Access to healthcare should know no borders

11 October 2020
Access to healthcare should know no borders

Border regions make up for 40% of the European Unions' territory and around 150 million Europeans (more than one in three) live in border regions. For many of them, the nearest hospital or even doctor is across a border. Making sure that citizens can access health services close to home as easy as possible is therefore a key concern.

Putting patients' rights first

Next year, the European Directive on the application of patients’ rights in cross-border healthcare will have been in place for an entire decade. Despite this, many obstacles persist in order to guarantee for patients the fundamental right to health-care across Europe. They include, for example, the accessibility of information and the difference between health systems within the Members States, unproportioned administrative costs and complex procedures when applying for care abroad.

Over the last month, the COVID-19 crisis has shown that common health strategies and a better coordination with all key actors on the ground (not least with regard to emergency management of healthcare facilities and care homes) are both essential if we want to provide an effective response to such crises.

How can we ensure in the future a more strategic approach to cross-border healthcare that puts patients' rights at its very heart and makes all interested citizens benefit from it in an easy way?



Cities and regions, leading by example

Cities and regions are natural key actors in the debate. Many good examples show how, by working together with their neighbouring cities and regions, they succeed in promoting health cooperation in particular for the most vulnerable groups and by learning from each other's experiences. During the coronavirus outbreak, several healthcare projects between cross-border regions (funded by Interreg programmes) contributed to fighting the pandemic in regions heavily affected by the crisis.

The COVID-19 pandemic proved how important close healthcare cooperation across borders can be for Europeans.
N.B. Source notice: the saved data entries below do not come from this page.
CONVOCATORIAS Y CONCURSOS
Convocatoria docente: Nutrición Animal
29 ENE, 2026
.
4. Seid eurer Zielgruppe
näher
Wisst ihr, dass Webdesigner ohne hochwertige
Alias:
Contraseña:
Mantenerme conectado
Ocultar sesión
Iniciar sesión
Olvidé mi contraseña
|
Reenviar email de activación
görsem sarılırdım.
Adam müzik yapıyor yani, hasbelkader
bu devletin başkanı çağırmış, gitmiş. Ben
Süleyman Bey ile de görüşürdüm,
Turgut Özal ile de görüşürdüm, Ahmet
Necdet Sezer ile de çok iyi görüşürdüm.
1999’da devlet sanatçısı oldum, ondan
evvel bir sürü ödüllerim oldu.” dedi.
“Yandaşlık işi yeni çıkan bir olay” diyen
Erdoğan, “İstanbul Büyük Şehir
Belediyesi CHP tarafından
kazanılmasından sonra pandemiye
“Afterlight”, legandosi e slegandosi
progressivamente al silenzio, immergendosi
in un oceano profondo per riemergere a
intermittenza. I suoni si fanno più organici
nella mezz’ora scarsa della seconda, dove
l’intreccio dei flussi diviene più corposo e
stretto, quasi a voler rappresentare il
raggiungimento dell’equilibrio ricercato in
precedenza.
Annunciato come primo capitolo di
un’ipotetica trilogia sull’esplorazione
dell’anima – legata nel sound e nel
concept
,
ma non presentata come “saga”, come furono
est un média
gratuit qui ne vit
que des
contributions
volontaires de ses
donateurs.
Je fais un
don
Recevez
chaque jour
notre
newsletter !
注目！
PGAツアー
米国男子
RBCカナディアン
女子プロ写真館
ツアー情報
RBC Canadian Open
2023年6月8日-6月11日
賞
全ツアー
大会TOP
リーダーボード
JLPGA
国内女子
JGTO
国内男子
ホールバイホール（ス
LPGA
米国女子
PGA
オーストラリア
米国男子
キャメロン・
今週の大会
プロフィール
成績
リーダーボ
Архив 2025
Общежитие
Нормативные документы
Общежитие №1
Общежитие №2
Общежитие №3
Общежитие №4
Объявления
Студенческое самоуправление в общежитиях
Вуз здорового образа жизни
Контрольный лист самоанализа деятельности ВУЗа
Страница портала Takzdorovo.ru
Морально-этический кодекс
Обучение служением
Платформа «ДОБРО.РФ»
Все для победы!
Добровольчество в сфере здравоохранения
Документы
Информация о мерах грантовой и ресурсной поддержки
Seeing patients being treated across borders was the best representation of what solidarity really means ”, stresses PES Group member Karsten Uno Petersen, a member of the Southern Denmark Regional Council, who is leading the opinion on cross-border healthcare in the European Committee of the Regions. “Let us build on what we learned from this emergency to improve our cross-border healthcare systems and provide people living in border regions with simplified procedures and patient safety, as well as clear information, both for them and for healthcare workers ”.


Looking ahead

In his opinion on cross-border healthcare, adopted at this week's plenary session, Karsten Uno Petersen makes a series of concrete suggestions aimed at strengthening the rights of European patients who wish to have access to healthcare or treatments in another EU country, including:

  • setting-up so-called 'health-corridors' between border regions to guarantee the right to continue moving across borders to access health-care during lockdown for patients and health professionals;
  • promoting digital cross-border solutions that allow for quicker analyses;
  • providing easy access to information on the possibility of and conditions for obtaining treatment in other Member States also with the help of regional contact points;
  • providing better financial certainty for patients by simplifying the procedures for prior authorisation and costs' reimbursements;
  • last but not least, providing adequate funding for the implementation of cross-border projects aimed at improving cooperation in the framework of the future EU for Health programme.